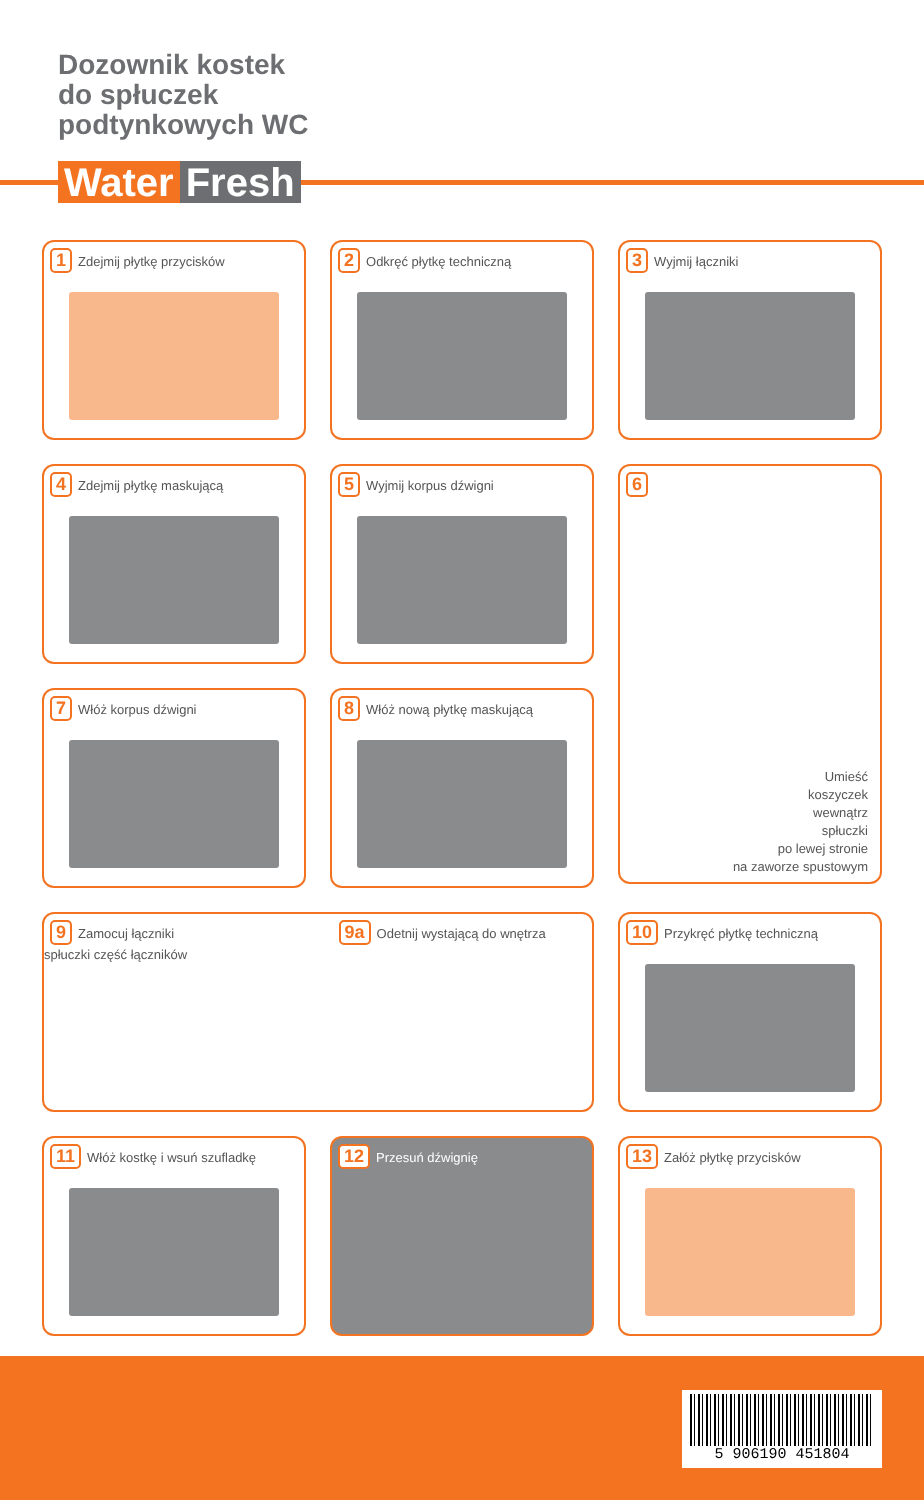Dozownik kostek
do spłuczek
podtynkowych WC
Water Fresh
1 Zdejmij płytkę przycisków
2 Odkręć płytkę techniczną
3 Wyjmij łączniki
4 Zdejmij płytkę maskującą
5 Wyjmij korpus dźwigni
6
Umieść
koszyczek
wewnątrz
spłuczki
po lewej stronie
na zaworze spustowym
7 Włóż korpus dźwigni
8 Włóż nową płytkę maskującą
9 Zamocuj łączniki 9a Odetnij wystającą do wnętrza spłuczki część łączników
10 Przykręć płytkę techniczną
11 Włóż kostkę i wsuń szufladkę
12 Przesuń dźwignię
13 Załóż płytkę przycisków
5 906190 451804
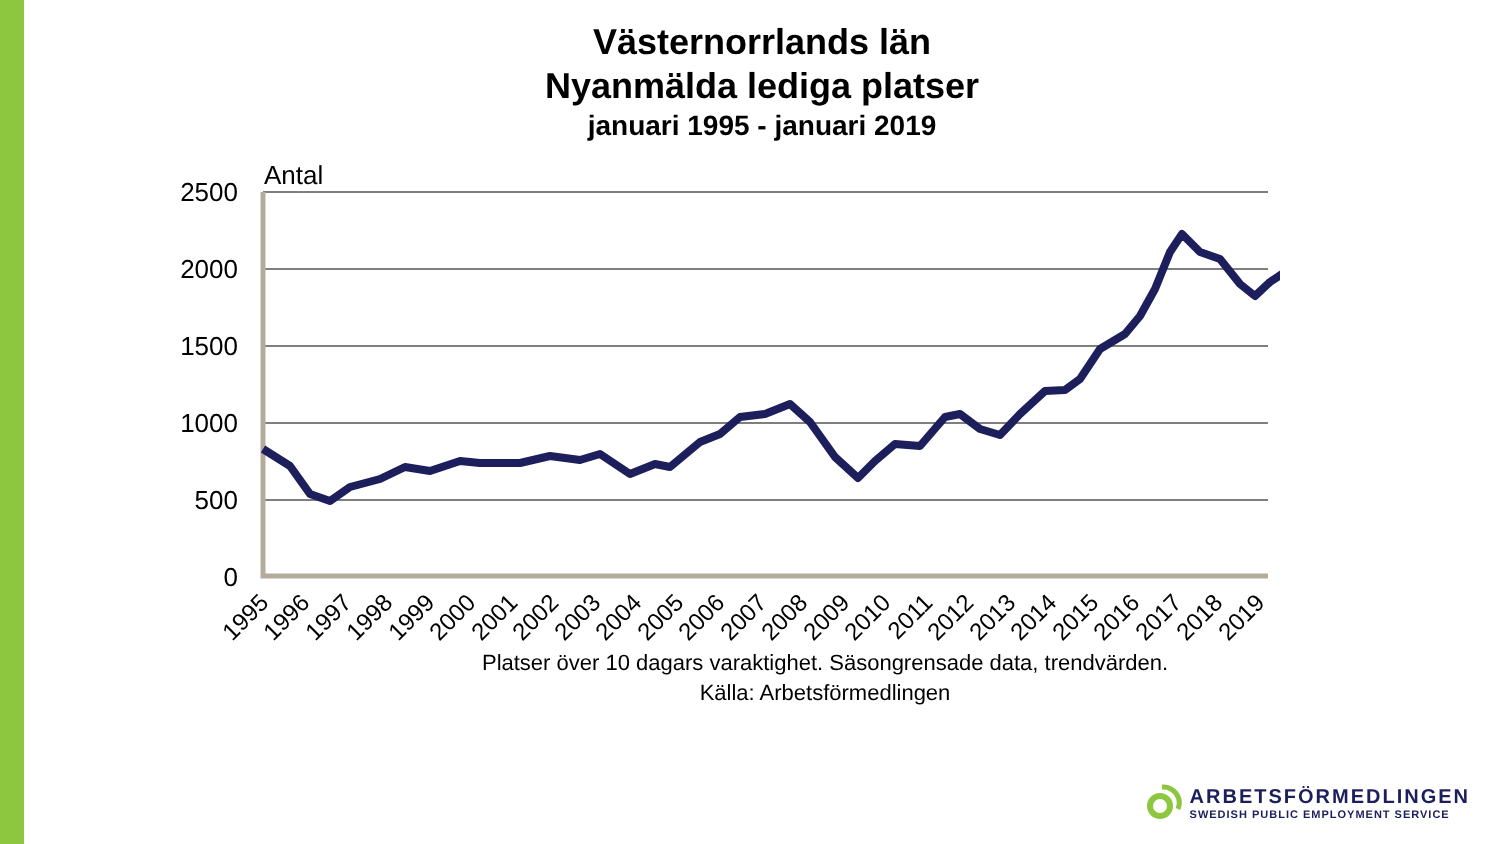Västernorrlands län
Nyanmälda lediga platser
januari 1995 - januari 2019
Antal
2500
2000
1500
1000
500
0
1995
1996
1997
1998
1999
2000
2001
2002
2003
2004
2005
2006
2007
2008
2009
2010
2011
2012
2013
2014
2015
2016
2017
2018
2019
Platser över 10 dagars varaktighet. Säsongrensade data, trendvärden.
Källa: Arbetsförmedlingen
ARBETSFÖRMEDLINGEN
SWEDISH PUBLIC EMPLOYMENT SERVICE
::::::::
■ **TASK BRIEF**:
From the entries, report each line that includes the word "spłuczki".

■ **TASK RESPONSE**:
spłuczki
9 Zamocuj łączniki 9a Odetnij wystającą do wnętrza spłuczki część łączników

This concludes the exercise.